天色微青,细雨空蒙。
惭月撑一把绘梅竹纸伞,绯色小靴沾了湿润的泥土,止步于医馆前。
前方光亮中生出一团黑影,靴子踏过门槛发出声响。药柜前,戴着青色斗笠的男子并未抬头,继续拨弄着手里的算盘,轻语道:“姑娘治何病?”
惭月抖落梅花伞上的水珠,瞥见男子脖颈间的黑痣,道:“相思病,不知神医可解否?”
“解铃还须系铃人,何人种下相思便应寻何人。”男子面色不改,言辞间悲喜莫辩。
惭月眼神逐渐黯淡,喃喃自语:“我已寻了整整七个月,却是无果而终。”
男子停住拨弄珠子的骨节分明的手。
惭月并未察觉男子的异样,自顾自地说:“三年前,”
三年前,惭月不过是醉欢楼的名妓。世人以为烟花巷柳的女子薄情,可在惭月十六岁那年,碧玉年华的她真的爱上了一个人,爱得死去活来。
那人叫翎玉。
一个在半夜带伤匆忙闯进惭月闺房的男子,她用绣着兰草的手绢,小心翼翼地为他包扎好伤口,却在清晨送走他后失了魂。
几日后,她在庭院中再次见到了他。他掏出素白的手绢,告诉她自己的名字,说要带她远走高飞。她欢喜得几乎跳起来。落花有意,流水亦有情,怎会不欢喜。
四月谷雨,翎玉携她赏朵朵繁花。五月日光温润,翎玉挽她观日出日落。六月暑气渐浓,翎玉又邀她西湖弄舟。
那日,一向平稳的小舟不知怎的翻了,她惊慌失措地落入水中。水花四溅。昏迷前,她看到熟悉的脸庞朝着自己游了过来,便安心地阖上双目。
只是自那日西湖弄舟后,翎玉却似变了个人,整日沉默寡言,言辞极少,也不再携她外出游历。
直至七个月前,翎玉消失在她的生活中,彻彻底底,好似从未出现过。
她找寻数月无果,便犯了相思。
“可后来我才知,自己心心念念的人并非翎玉,而是你,翎羽。”惭月抬头,望向眼前的男子,一字一句地说道。
带着斗笠的男子面色一惊。
“那天夜里,我救的男子,颈间有一颗黑痣。”惭月顿了顿,“西湖弄舟那日,救我的男子,颈间也有一颗黑痣。”
忽然间,她的眼中似有深情流动,声音缱绻温柔:“翎羽,一直都是你,对吗?”
男子终于抬头,揭开面纱。一张与翎玉无异的脸。
是了,他便是翎羽。
他与翎玉乃孪生兄弟,二人模样一般,唯一区别便是他脖颈间的一点黑痣。
那天夜里,他遭人追杀,无意间闯进惭月的闺房,却对替自己包扎伤口的惭月一见钟情。那样玲珑巧致的女子,微红着脸,低眉细心地将手绢折叠,缠绕,再打结,怎会不令人欢喜。

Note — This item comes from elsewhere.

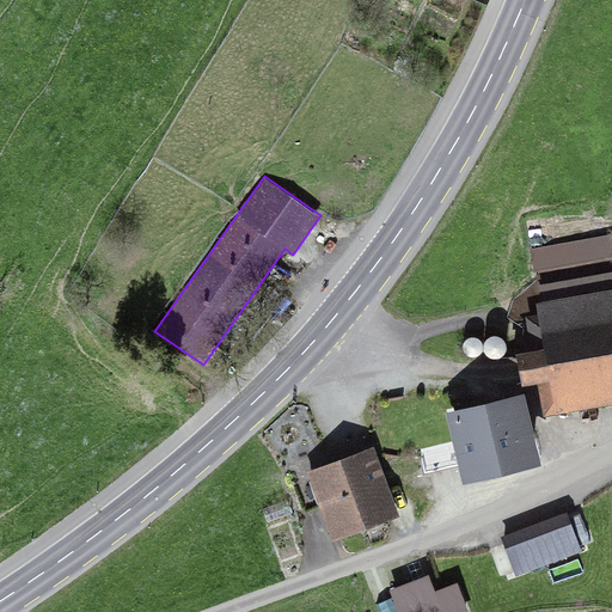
[(611,233),(530,249),(534,271),(611,256),(611,233)]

后来一向内敛的弟弟告诉他,自己爱上了一个姑娘。当他得知自己与翎玉爱上的竟是同一人时,他义无反顾地将手绢给了翎玉。
如此,便有了后来。
只是弟弟从小便怕水。他未曾想到翎玉为了让惭月开心,竟会邀惭月去西湖弄舟。他放心不下,便尾随前去。
小舟倾覆的那刻,二人同时落水。他因一己私心,竟先救了惭月。只是没了翎玉,他无法面对惭月,更无法面对自己,便独留惭月一人,寻得一方土地,开得一间药馆,从此悬壶济世救死扶伤只为抚平自己愧疚的心灵。
“翎羽,你可愿同我离开?”惭月小心翼翼地问,眼底闪烁着微小的光芒。
红尘难勘破,是非无定夺。
她思来想去,自己爱上的,终究是那天夜里的人,他带着伤闯入惭月的闺房,也闯入了她的心房,如此猝不及防。十六岁的烟花女子第一次心跳如雷。
他救人无数,只因自己曾经没能保护好重要之人。
自遇见惭月的那一刻起,他便已患相思,又怎能治好惭月的相思。
茯苓味淡,半夏味温,白芍酸寒,紫苏叶苦。人生百味一一尝遍,入骨相思却难治。